[Stored data]
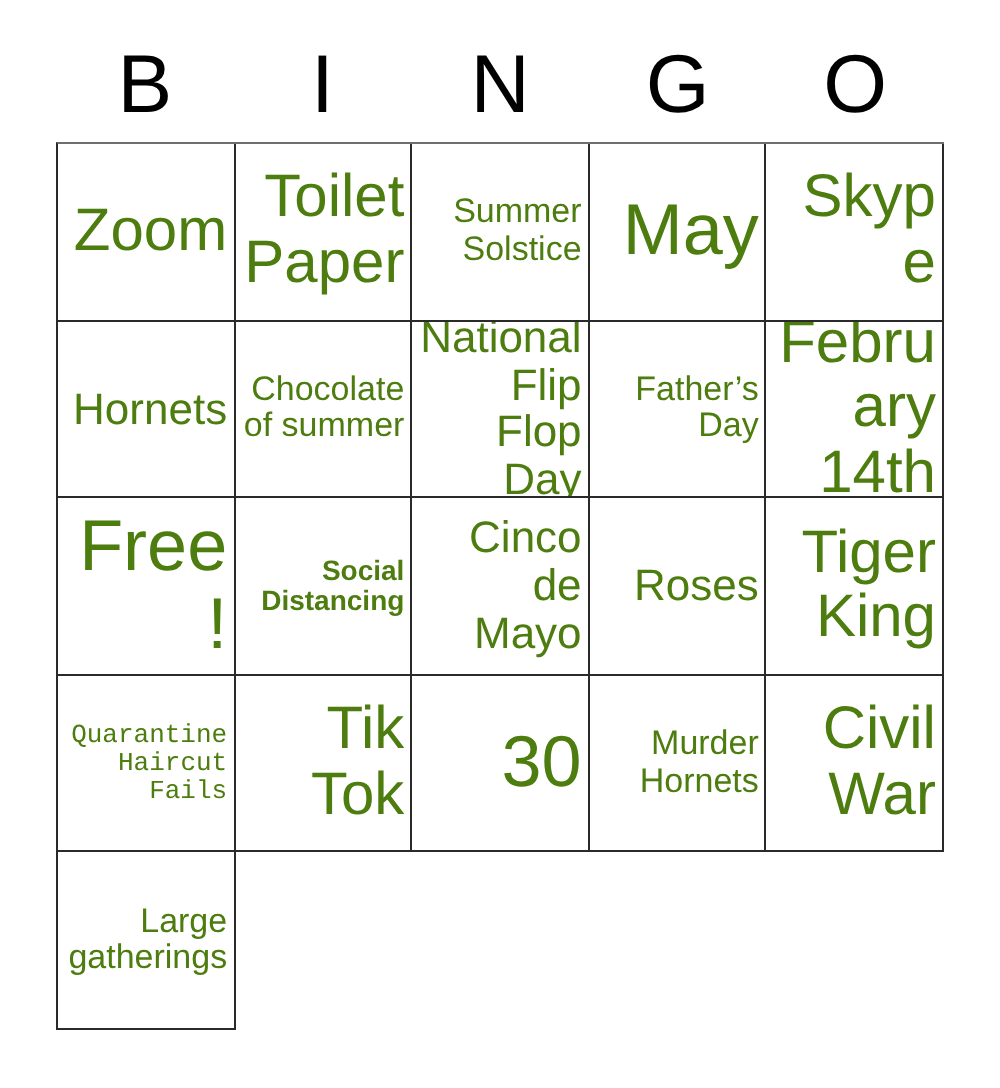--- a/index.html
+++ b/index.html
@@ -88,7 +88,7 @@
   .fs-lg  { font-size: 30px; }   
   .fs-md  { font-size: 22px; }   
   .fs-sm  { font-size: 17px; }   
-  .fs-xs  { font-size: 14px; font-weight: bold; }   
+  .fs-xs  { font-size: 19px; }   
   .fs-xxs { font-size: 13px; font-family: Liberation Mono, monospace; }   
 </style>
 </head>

- **REQUEST**
Print from the line containing "-88,7 +88,7 @@" to the last line above, exactly as written.

- **RESPONSE AREA**
@@ -88,7 +88,7 @@
   .fs-lg  { font-size: 30px; }   
   .fs-md  { font-size: 22px; }   
   .fs-sm  { font-size: 17px; }   
-  .fs-xs  { font-size: 14px; font-weight: bold; }   
+  .fs-xs  { font-size: 19px; }   
   .fs-xxs { font-size: 13px; font-family: Liberation Mono, monospace; }   
 </style>
 </head>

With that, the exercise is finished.